Or, il est bien connu que le dispositif Frontex est fortement critiqué par la société civile européenne. A ce dernier, l’on reproche son ouverture à l’intervention d’agences privées de la sécurité, ce qui lui donne aussi des côtés paramilitaires. Le sociologue polémiste Jean Ziegler avait, il y a quelques temps, consacré lui aussi de nombreuses critiques dans son livre « L’Empire de la honte ».

Il reste qu’une fois de plus l’on devrait assister à l’intervention de solutions purement sécuritaires de la part de l’Union européenne, bien que ces méthodes se soient avérées partielles et de peu d’efficacité.
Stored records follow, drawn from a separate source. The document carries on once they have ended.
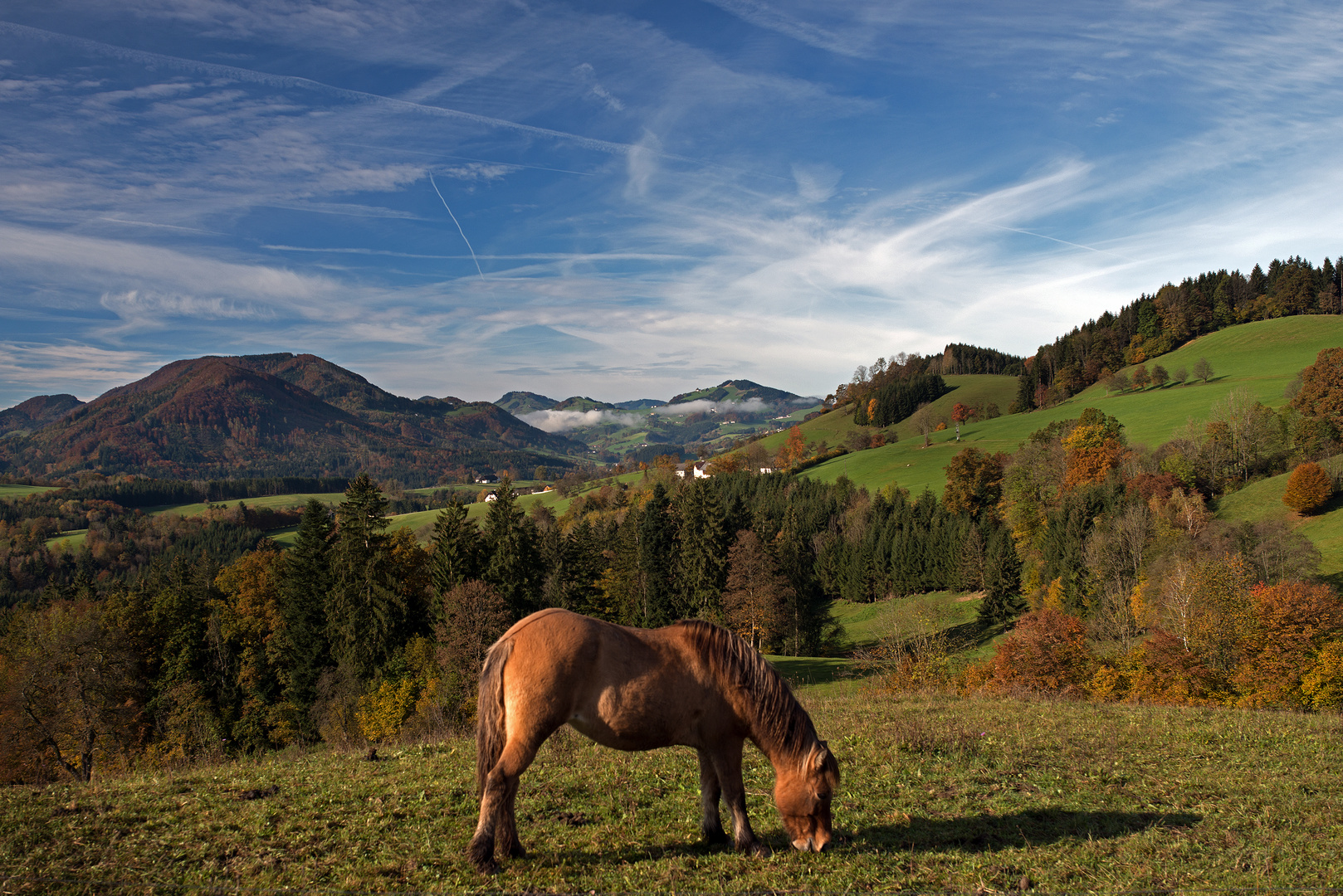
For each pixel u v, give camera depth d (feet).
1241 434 241.14
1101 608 176.45
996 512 295.28
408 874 18.66
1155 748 33.40
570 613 19.89
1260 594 121.49
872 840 21.95
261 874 18.54
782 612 222.69
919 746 33.04
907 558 269.64
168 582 199.72
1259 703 106.42
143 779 28.35
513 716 18.71
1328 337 384.06
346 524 152.35
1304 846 21.63
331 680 143.02
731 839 21.20
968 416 485.56
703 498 234.17
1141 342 483.51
Et cela est d’autant plus vrai dans le contexte actuel qui voit de profondes mutations politiques dans le monde arabe, dont le point de départ a été la Tunisie, puis l’Egypte, en attendant ce qui va intervenir dans les autres pays de la région suivant des scénarios divergents.

Les pays européens, parce que situés en première ligne par rapport à la situation dans la rive Sud de la Méditerranée, devraient être les premiers à soutenir ces changements démocratiques, autant par un soutien politique sans ambiguïté que par une contribution renouvelée à l’effort de développement. Cela est d’autant vrai pour le cas de la Tunisie, pays sans grandes ressources naturelles et où le tourisme joue un rôle important, à l’heure où les troubles dans le pays, qu’on souhaite rapidement se tasser, pourrait nuire à cette première source de revenus pour le pays.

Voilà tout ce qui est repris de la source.